> **Collected data entries**

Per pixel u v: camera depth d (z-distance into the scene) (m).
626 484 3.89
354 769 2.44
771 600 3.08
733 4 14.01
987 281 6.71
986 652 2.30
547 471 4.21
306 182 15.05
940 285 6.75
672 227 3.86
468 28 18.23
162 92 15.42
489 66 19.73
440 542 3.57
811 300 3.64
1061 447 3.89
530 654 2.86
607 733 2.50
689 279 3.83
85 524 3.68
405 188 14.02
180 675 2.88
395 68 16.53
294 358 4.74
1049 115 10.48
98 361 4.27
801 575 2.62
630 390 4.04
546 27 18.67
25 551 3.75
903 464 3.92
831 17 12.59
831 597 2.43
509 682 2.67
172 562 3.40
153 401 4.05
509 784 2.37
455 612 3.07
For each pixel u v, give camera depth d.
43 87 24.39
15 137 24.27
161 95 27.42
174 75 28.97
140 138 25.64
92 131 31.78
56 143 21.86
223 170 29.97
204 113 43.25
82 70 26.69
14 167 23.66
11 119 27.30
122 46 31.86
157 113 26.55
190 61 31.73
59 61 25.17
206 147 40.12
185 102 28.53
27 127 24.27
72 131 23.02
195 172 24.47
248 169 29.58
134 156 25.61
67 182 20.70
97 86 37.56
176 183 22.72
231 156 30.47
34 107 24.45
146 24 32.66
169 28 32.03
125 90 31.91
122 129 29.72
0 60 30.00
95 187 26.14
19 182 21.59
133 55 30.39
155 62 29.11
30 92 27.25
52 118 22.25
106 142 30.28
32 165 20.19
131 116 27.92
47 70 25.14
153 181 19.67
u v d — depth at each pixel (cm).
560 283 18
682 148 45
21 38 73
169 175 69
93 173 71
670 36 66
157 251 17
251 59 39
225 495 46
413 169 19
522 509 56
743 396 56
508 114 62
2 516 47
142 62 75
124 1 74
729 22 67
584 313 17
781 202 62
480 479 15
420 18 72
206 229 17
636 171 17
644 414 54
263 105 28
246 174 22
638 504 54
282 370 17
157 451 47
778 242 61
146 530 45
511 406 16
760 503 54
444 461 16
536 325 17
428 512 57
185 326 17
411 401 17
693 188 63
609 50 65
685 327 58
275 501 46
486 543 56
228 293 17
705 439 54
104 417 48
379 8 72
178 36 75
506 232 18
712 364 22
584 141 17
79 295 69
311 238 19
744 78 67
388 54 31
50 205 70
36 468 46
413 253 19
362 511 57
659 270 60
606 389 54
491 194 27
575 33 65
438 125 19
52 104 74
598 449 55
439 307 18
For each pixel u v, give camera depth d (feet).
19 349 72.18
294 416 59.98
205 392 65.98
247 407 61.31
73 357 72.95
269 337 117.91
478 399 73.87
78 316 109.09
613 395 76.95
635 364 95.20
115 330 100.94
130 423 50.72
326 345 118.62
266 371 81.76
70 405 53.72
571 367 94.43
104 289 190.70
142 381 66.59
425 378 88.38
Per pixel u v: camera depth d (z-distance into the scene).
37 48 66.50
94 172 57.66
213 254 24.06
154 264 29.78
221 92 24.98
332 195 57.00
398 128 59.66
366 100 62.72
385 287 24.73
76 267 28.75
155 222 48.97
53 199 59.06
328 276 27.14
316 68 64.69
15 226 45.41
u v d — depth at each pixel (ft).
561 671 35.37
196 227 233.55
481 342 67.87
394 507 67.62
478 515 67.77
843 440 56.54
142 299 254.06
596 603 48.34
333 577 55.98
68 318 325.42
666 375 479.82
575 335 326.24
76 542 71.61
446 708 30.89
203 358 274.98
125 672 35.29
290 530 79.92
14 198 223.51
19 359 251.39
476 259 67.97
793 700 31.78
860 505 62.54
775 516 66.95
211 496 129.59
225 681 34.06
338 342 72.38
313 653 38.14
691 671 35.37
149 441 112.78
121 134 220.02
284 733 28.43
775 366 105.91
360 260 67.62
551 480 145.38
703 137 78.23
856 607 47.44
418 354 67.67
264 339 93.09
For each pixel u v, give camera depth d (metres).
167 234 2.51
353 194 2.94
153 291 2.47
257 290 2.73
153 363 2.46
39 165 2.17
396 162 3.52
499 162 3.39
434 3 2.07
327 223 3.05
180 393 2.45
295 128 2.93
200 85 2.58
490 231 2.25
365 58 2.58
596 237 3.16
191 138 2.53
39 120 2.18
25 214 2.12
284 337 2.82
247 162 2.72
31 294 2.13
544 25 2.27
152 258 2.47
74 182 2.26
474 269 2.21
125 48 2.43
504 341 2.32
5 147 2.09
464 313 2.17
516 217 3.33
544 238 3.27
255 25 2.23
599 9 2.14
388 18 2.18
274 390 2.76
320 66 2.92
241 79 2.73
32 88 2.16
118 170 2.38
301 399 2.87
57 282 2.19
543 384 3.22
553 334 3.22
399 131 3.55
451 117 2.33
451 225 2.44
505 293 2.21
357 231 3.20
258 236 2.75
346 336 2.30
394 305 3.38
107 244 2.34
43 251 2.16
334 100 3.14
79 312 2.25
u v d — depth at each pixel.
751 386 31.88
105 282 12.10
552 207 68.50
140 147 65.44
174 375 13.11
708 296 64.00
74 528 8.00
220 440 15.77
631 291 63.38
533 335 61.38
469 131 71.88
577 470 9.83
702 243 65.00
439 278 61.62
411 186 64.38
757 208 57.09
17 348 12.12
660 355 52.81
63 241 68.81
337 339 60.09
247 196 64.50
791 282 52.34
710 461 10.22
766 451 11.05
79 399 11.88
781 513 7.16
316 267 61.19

> **Task description**
Nothing but a number belongs in the answer, namely how many lines above include "pixel".

> **Reply**
8